Niewiadów Polska Grupa Militarna has completed its transition to the Main Market of the Warsaw Stock Exchange, joining the elite group of Europe’s largest defense sector companies listed on European stock exchanges. The year 2025 was a time of record capital expenditures for the company and the intensive implementation of the strategic project to build a 155 mm artillery ammunition factory. Despite the temporary impact of transformation costs on reported profitability—with revenue of PLN 70.1 million and a net loss of PLN 0.8 million—the company is laying a solid foundation for a sharp increase in the scale of its operations in the coming years.
– The year 2025 marked the beginning of a new era in Niewiadów’s history. All the steps we took during this period laid the groundwork for our historic debut on the Main Market of the Warsaw Stock Exchange, which took place on April 21, 2026. We have joined the stock market elite of the European defense sector. We are focused on tangibly strengthening Poland’s security. Thanks to secured financing of PLN 250 million, we will begin serial production of 155 mm ammunition as early as the fourth quarter of 2026. “Our current financial results reflect the enormous, necessary investment effort that will allow us to reach our target production capacity of up to 180,000 units per year and build the country’s technological independence in the operation of the KRAB and K9A1 systems ,” says Adam Januszko, CEO of Niewiadowa Polska Grupa Militarna.
A key pillar of the Group’s activities in 2025 was the construction of a 155-mm artillery ammunition factory at the Niewiadów plant.

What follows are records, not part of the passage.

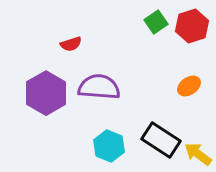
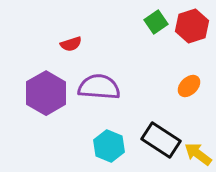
orange ellipse: rotated 10 degrees counterclockwise
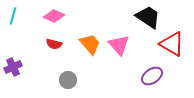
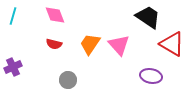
pink diamond: moved 1 px right, 1 px up; rotated 45 degrees clockwise
orange trapezoid: rotated 105 degrees counterclockwise
purple ellipse: moved 1 px left; rotated 45 degrees clockwise
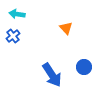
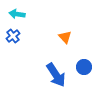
orange triangle: moved 1 px left, 9 px down
blue arrow: moved 4 px right
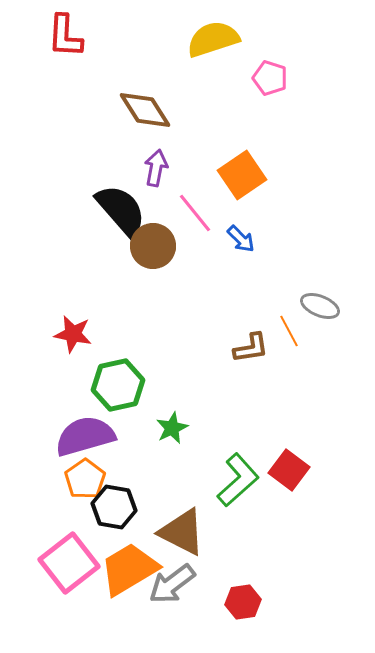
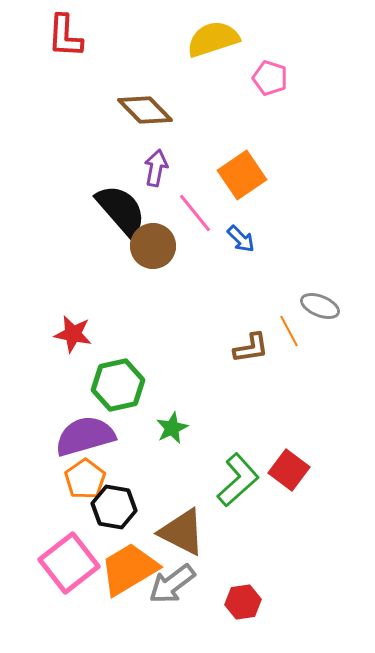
brown diamond: rotated 12 degrees counterclockwise
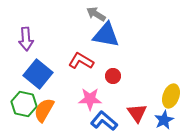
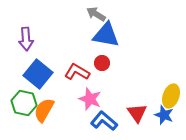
red L-shape: moved 4 px left, 11 px down
red circle: moved 11 px left, 13 px up
pink star: rotated 20 degrees clockwise
green hexagon: moved 1 px up
blue star: moved 5 px up; rotated 24 degrees counterclockwise
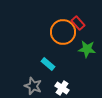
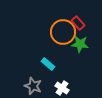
green star: moved 7 px left, 5 px up
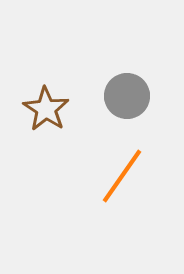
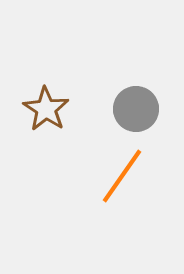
gray circle: moved 9 px right, 13 px down
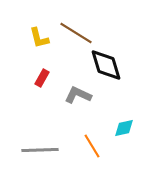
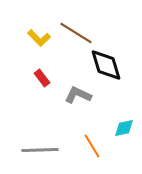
yellow L-shape: rotated 30 degrees counterclockwise
red rectangle: rotated 66 degrees counterclockwise
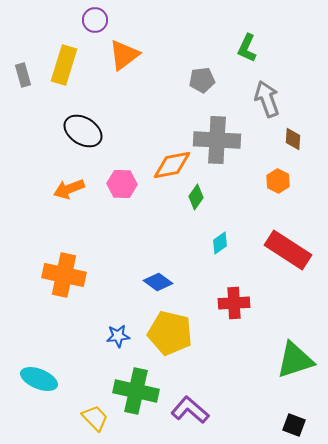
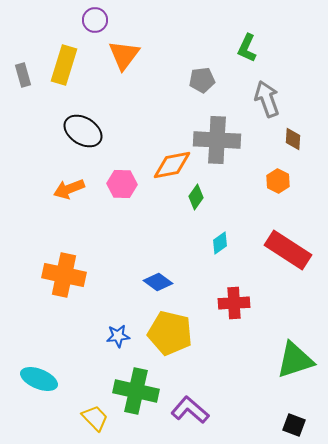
orange triangle: rotated 16 degrees counterclockwise
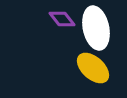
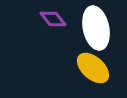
purple diamond: moved 9 px left
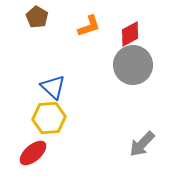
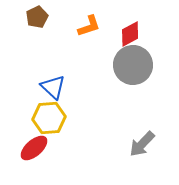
brown pentagon: rotated 15 degrees clockwise
red ellipse: moved 1 px right, 5 px up
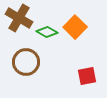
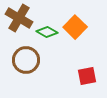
brown circle: moved 2 px up
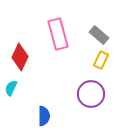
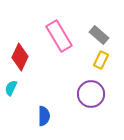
pink rectangle: moved 1 px right, 2 px down; rotated 16 degrees counterclockwise
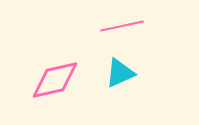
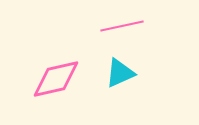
pink diamond: moved 1 px right, 1 px up
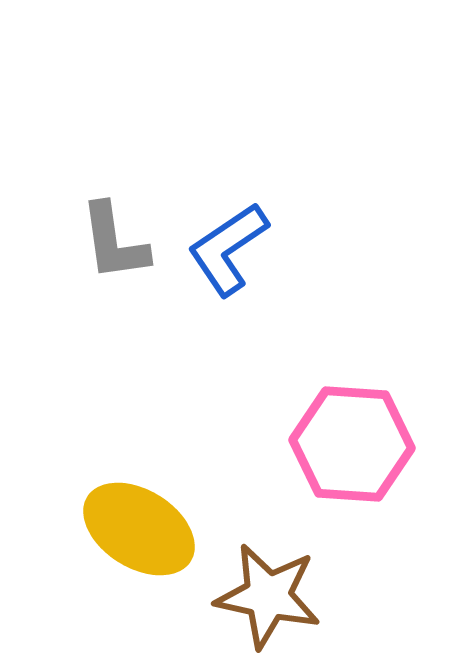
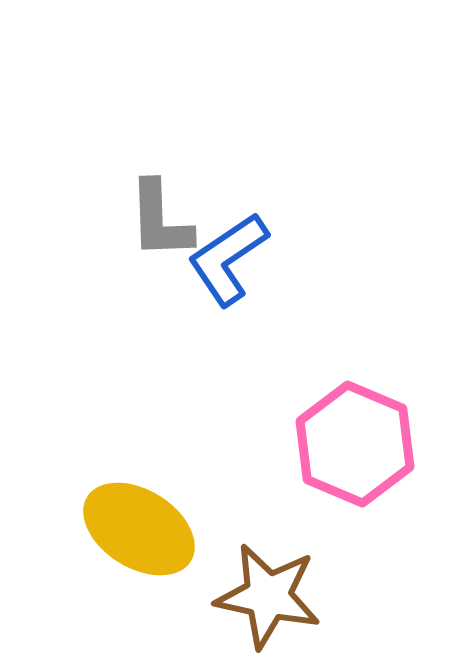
gray L-shape: moved 46 px right, 22 px up; rotated 6 degrees clockwise
blue L-shape: moved 10 px down
pink hexagon: moved 3 px right; rotated 19 degrees clockwise
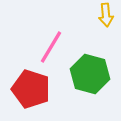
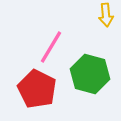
red pentagon: moved 6 px right; rotated 9 degrees clockwise
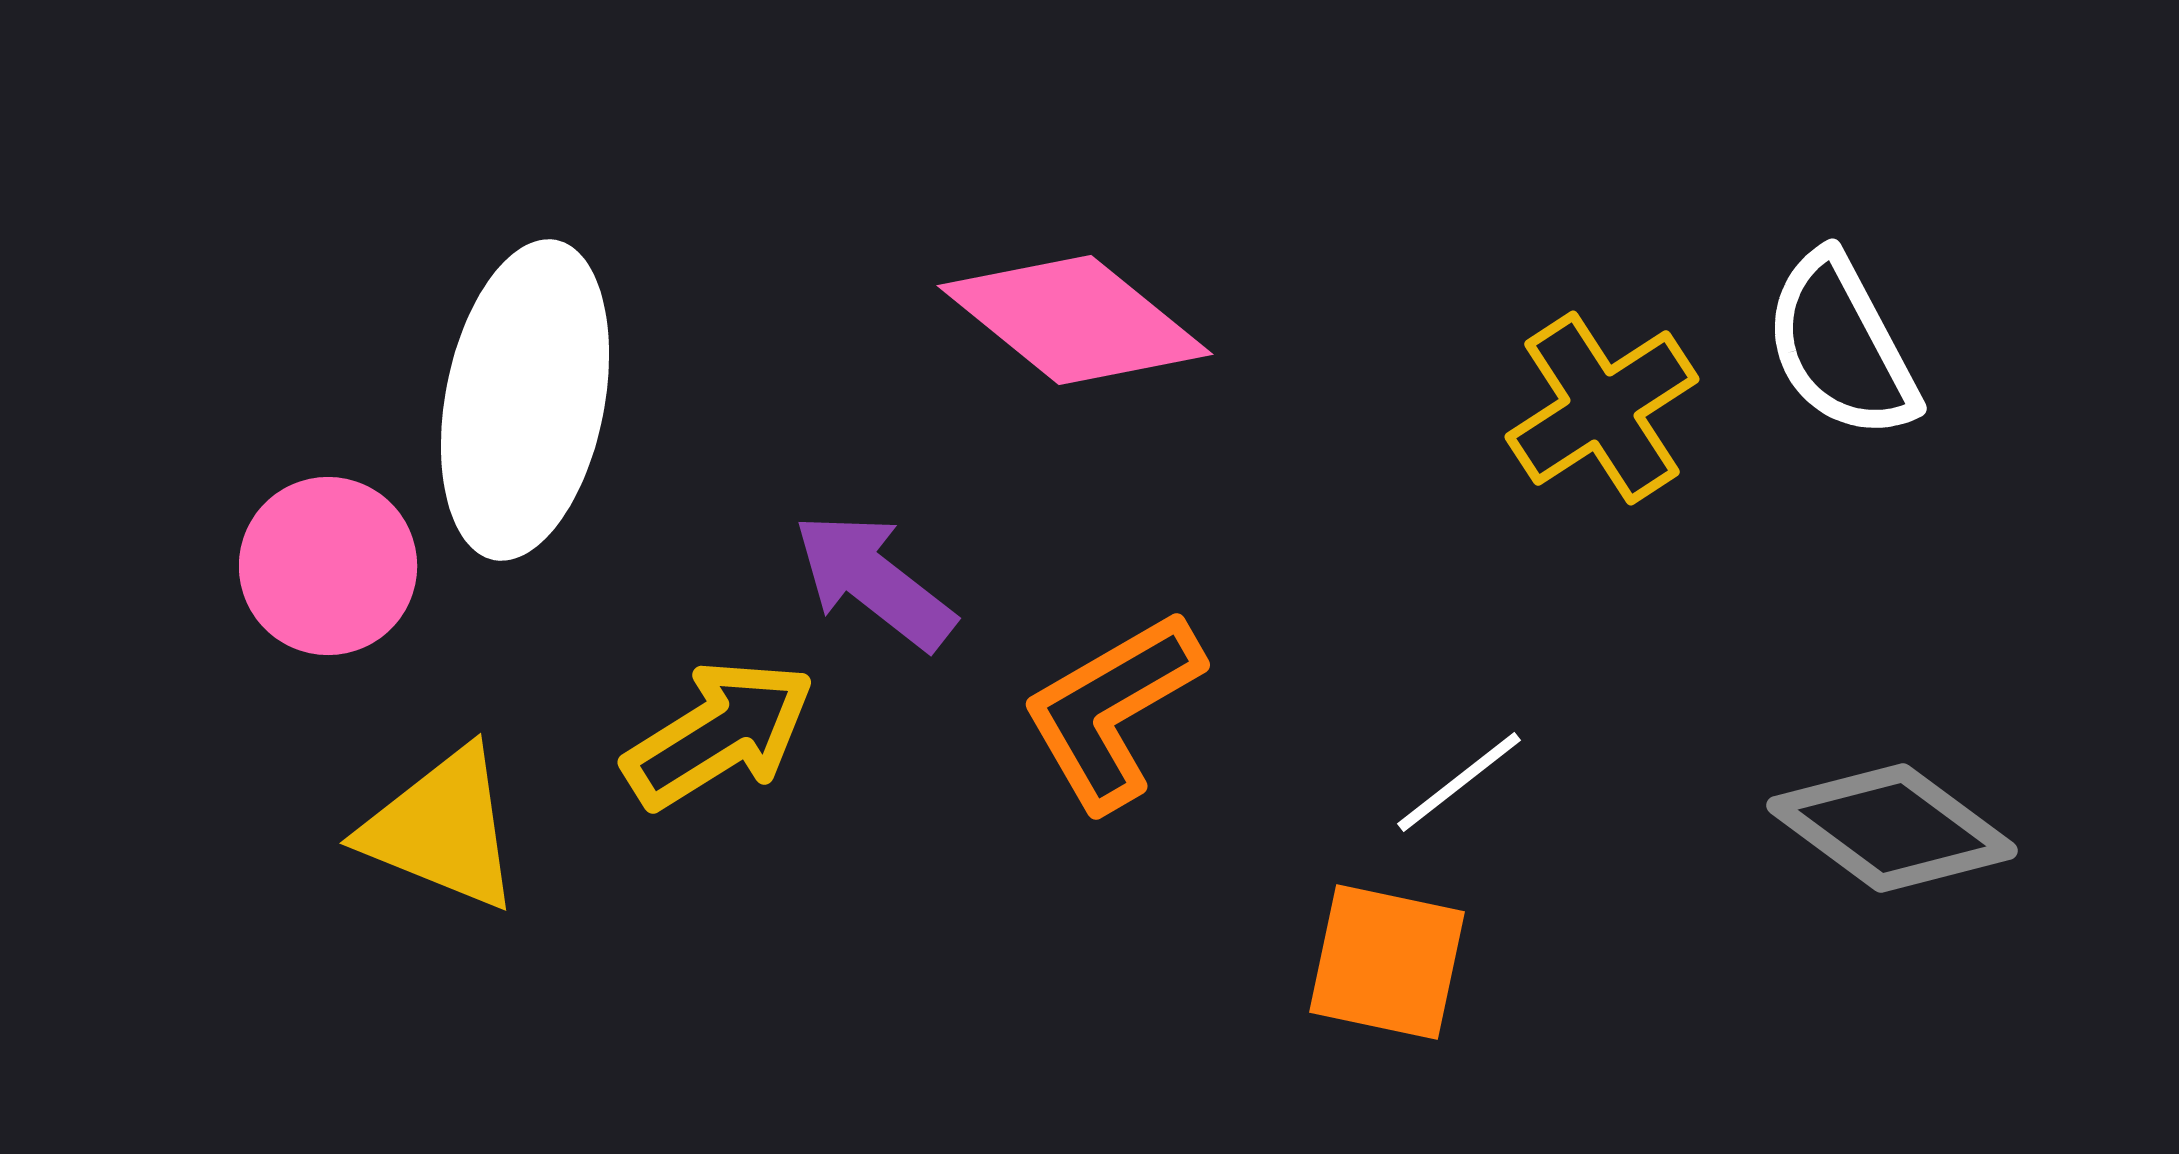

Last year, advanced construction and infrastructure modernization work was carried out there. According to the approved schedule, the installation of production lines is planned for the third quarter of 2026, which will enable the start of serial production of 155 mm ammunition as early as the fourth quarter of this year.
In 2025, Niewiadów Polska Grupa Militarna generated PLN 70.1 million in sales revenue (compared to PLN 76.6 million the previous year). The main pillar of the company’s operations remained the production and development of defense systems, which generated PLN 51.5 million in revenue. The decline in profitability—a drop in EBITDA to PLN 0.8 million and a net loss of PLN 0.8 million—was primarily driven by capital expenditures related to the construction of a new factory and the costs of operational integration of the Group’s structures prior to its debut on the regulated market of the Warsaw Stock Exchange. The Management Board emphasizes that the expenditures incurred are an essential element of the strategy, which is expected to deliver significant growth in results once full production capacity is achieved.